ACTIVITY
Restate the listing that follows word for word, without its pictures.

DATA EXTRACT

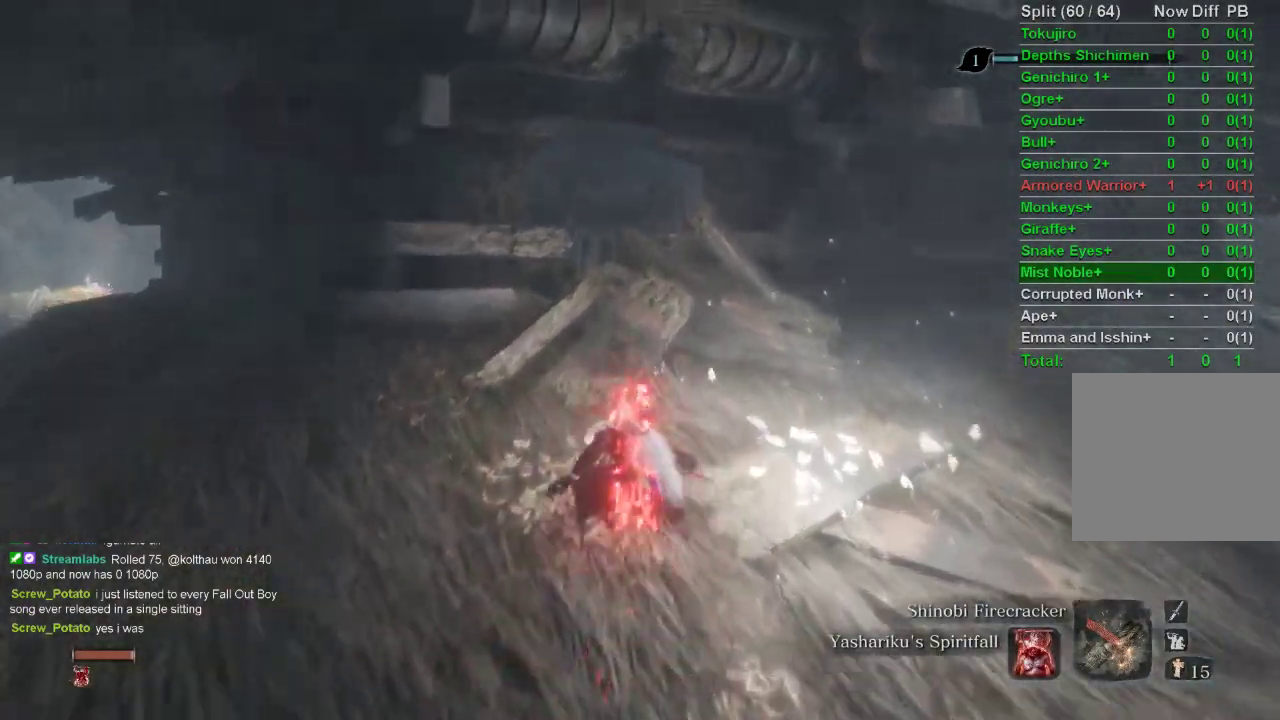
{"buttons": ["CIRCLE"], "left_stick": "up", "right_stick": "up", "events": [[417, "right_stick", "up"]]}
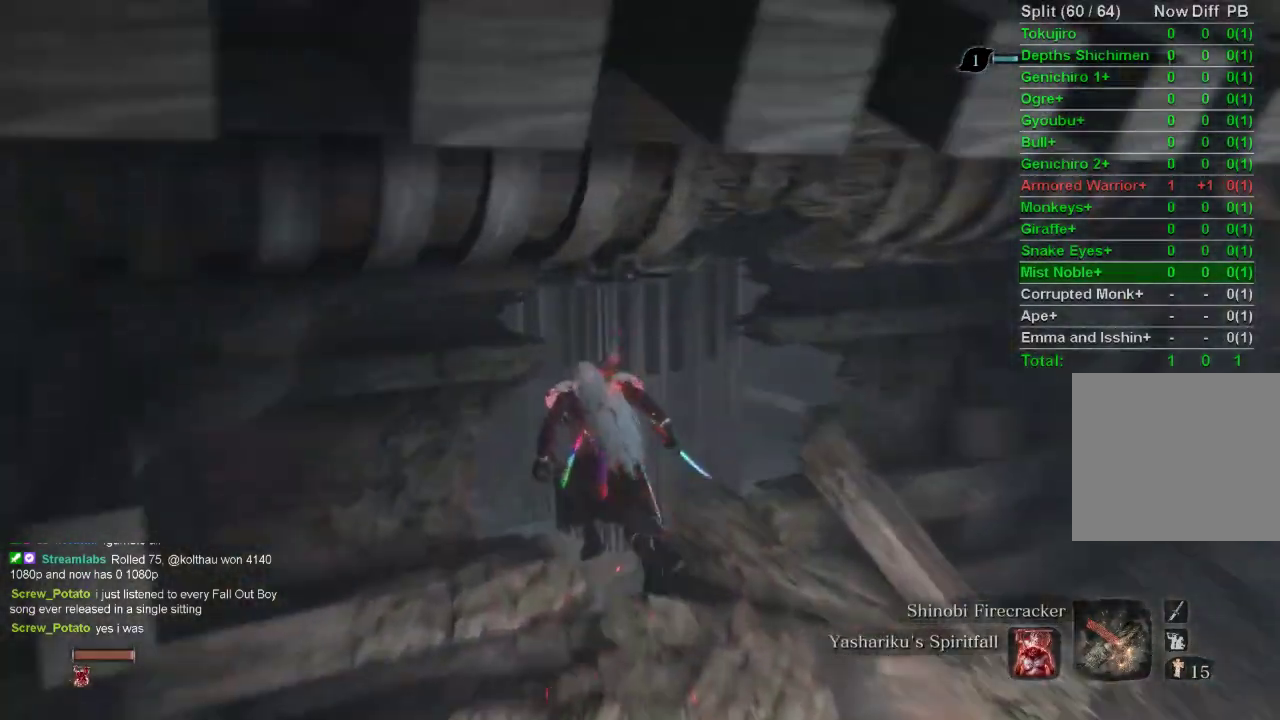
{"buttons": ["CIRCLE"], "left_stick": "up", "right_stick": "up", "events": []}
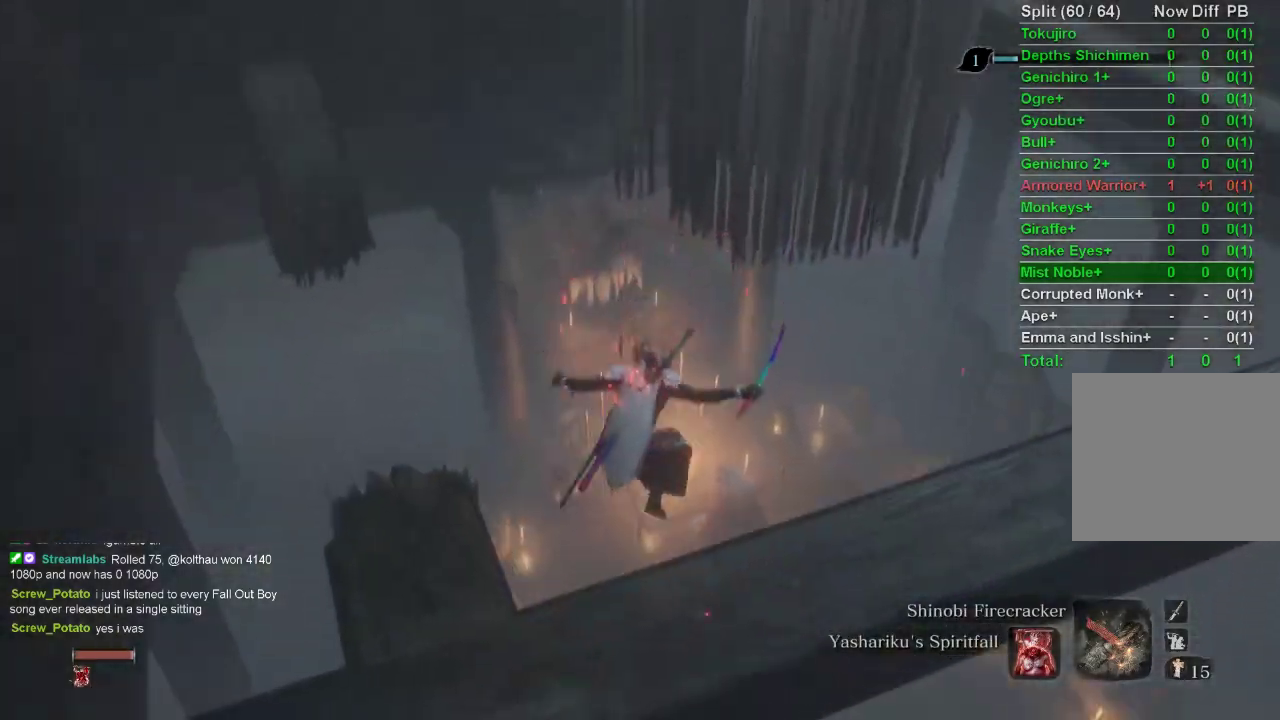
{"buttons": [], "left_stick": "up-right", "right_stick": "center", "events": [[17, "left_stick", "up-right"], [33, "right_stick", "center"], [67, "CIRCLE", "up"], [300, "left_stick", "right"], [450, "left_stick", "up-right"]]}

TASK RESPONSE
{"buttons": ["CIRCLE"], "left_stick": "up", "right_stick": "up", "events": [[417, "right_stick", "up"]]}
{"buttons": ["CIRCLE"], "left_stick": "up", "right_stick": "up", "events": []}
{"buttons": [], "left_stick": "up-right", "right_stick": "center", "events": [[17, "left_stick", "up-right"], [33, "right_stick", "center"], [67, "CIRCLE", "up"], [300, "left_stick", "right"], [450, "left_stick", "up-right"]]}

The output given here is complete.